¿Qué tan unida es la Unión Europea?

Kantor, Adi, and Sharon Malka. 2018. “To What Extent Is the European Union United? Emerging Tensions between Eastern and Western Europe.” Strategic Assessment21 (1): 81-92.

*Esta es una síntesis anotada realizada por CIPMEX sobre el texto arriba referido*

El artículo se enfoca en las tensiones Este-Oeste dentro de Unión Europea. con Este se refieren al grupo de Visegrado o V4 (República Checa, Hungría, Eslovaquia, Polonia), y en lo que esto implica para Israel, ya que lo hace un instituto israelí (2018, 82). Durante la última década la UE ha enfrentado muchos obstáculos, como Irán, Brexit, inestabilidad en Medio Oriente y Trump (2018, 81). En el caso de las tensiones Este-Oeste dentro del bloque, los obstáculos que más los han dividido han sido la crisis económica de 2008, la crisis de Ucrania en 2014 y la crisis de refugiados en 2015 (2018, 82-83). La crisis de refugiados es el punto de tensión más fuerte entre Este-Oeste, ya que por la falla de la Regulación de Dublín se tuvieron que establecer cuotas de buscadores de asilo a repartir entre los países de la UE y los del V4 rechazaron dichas cuotas, poniendo excusas nacionalistas y de seguridad, entrando en una fuerte disputa con instituciones europeas y con países occidentales como Alemania, que aceptaron a más de un millón (2018, 85-86).  Existe una diferencia ideológica y aproximación sociopolítica entre Este y Oeste, esto va a afectar la toma de decisiones dentro de la UE y a dificultar articular una política sistemática y uniforme en cuestiones que afecten su futuro (2018, 87). El reto más grande de la UE los siguientes años va a ser conciliar visiones opuestas; liberal y nacionalista (2018, 88-89).
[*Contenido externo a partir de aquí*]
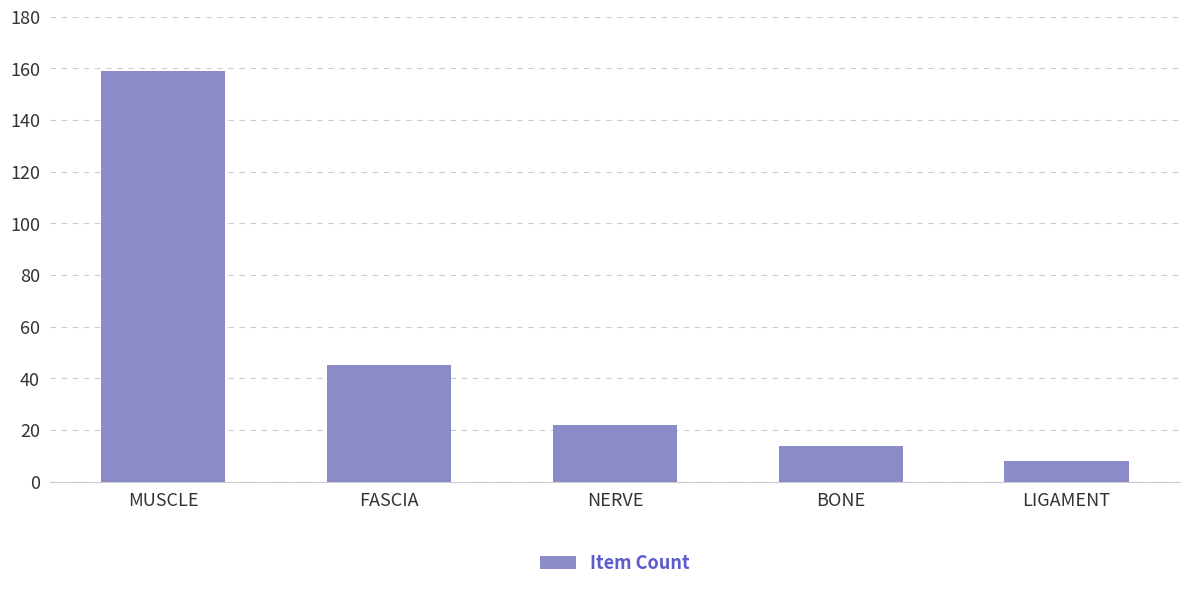

Reading right to left, extract all data points from this chart.

LIGAMENT=8	BONE=14	NERVE=22	FASCIA=45	MUSCLE=159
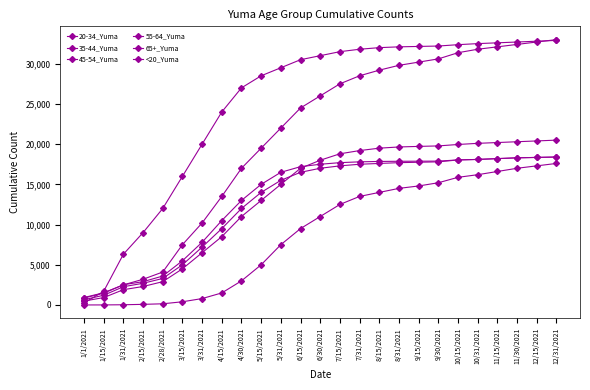

What is the sum of all 65+_Yuma values?

623381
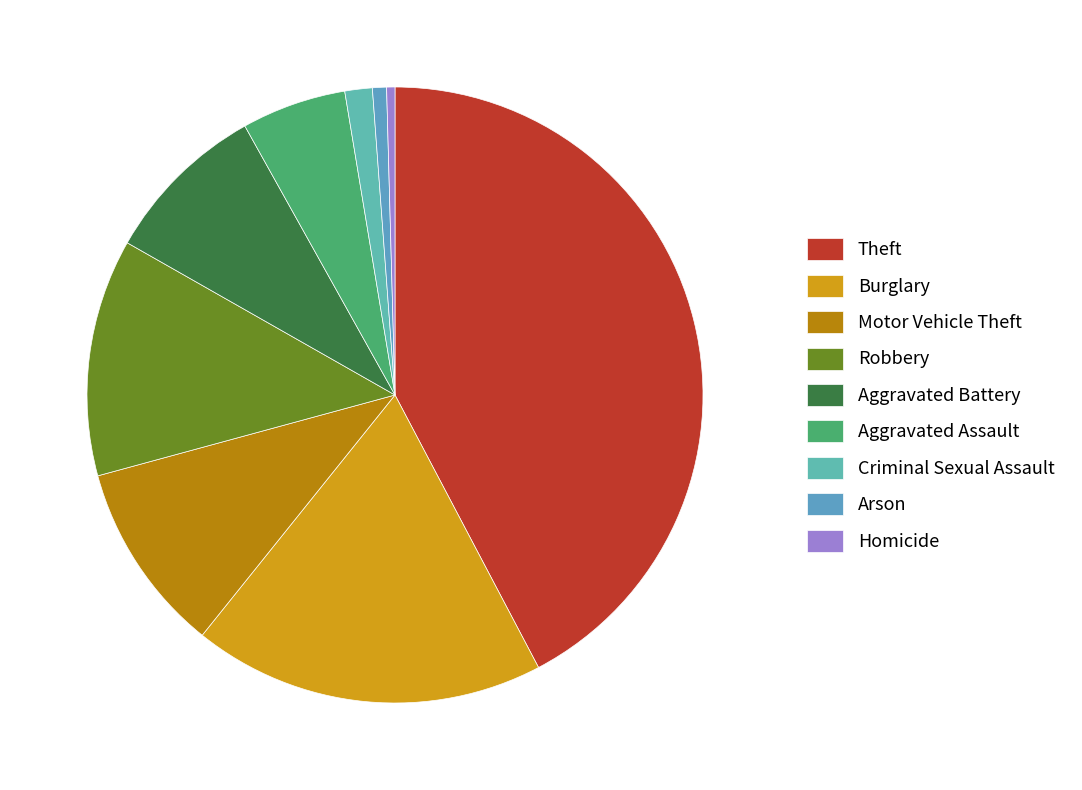

True or false: Criminal Sexual Assault accounts for 1% of the total.

True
En el año 2004 fue cuando la UE se expandió y aceptó a 13 países del este de Europa, con los que hay una relación asimétrica (2018, 82). La tendencia de extrema derecha ha sido más fuerte en los países del este que en el resto de continente y el artículo habla un poco de la situación en cada país del V4 (2018, 83-85):

  • Hungría: Orban está rompiendo los cimientos de la democracia húngara, la cual va en picada. Ha tomado medidas fuertes contra refugiados. También ha promovido un discurso en contra de los musulmanes e incluso antisemita (por caso Soros) que ha sido comparado al discurso de la década de los treinta.
  • Polonia: este país siempre tuvo incentivos, principalmente económicos, para unirse al bloque. Querían distanciarse de Rusia y acercarse a Occidente, pero desde la década pasada ha surgido la extrema derecha, euroescepticismo y un conservadurismo católico. Las cortes y los medios continúan debilitándose y la iglesia tiene mucho poder, contrastando con el secularismo europeo.
  • República Checa:el presidente Zeman es famoso por sus posturas a favor de Rusia, su euroescepticismo y promueve relaciones con China. Habla en contra de refugiados musulmanes.
  • Eslovaquia: presidente euroescéptico y fuerte retórica en contra de los musulmanes.

En 2017, Netanyahu se reunió en Budapest con líderes del V4, con quienes sostiene una muy buena relación, ya que estos países no condicionan la relación con el conflicto palestino. Criticó la política exterior de la UE por hacer justo eso. Israel ve al V4 como una vía para mejorar sus relaciones con todo el bloque. Ha habido tensiones entre Netanyahu y la comunidad judía en Hungría porque no habló en contra del antisemitismo que causó la campaña de Orban contra Soros, también hubo una crisis diplomática con Polonia por una controversial ley sobre atribuir culpa a Polonia por el Holocausto (2018, 87-88). Sin embargo, acercarse mucho a esos cuatro países puede significar aceptar tácitamente la línea euroescéptica y de extrema derecha, la cual tiene mucho antisemitismo, pudiendo así empeorar sus relaciones con otros países de la UE y las comunidades judías en el mundo. Hay mucho intercambio comercial entre Israel y la UE, entonces necesita mantener una relación balanceada entre los miembros del bloque y no romper lazos con instituciones europeas (2018, 89).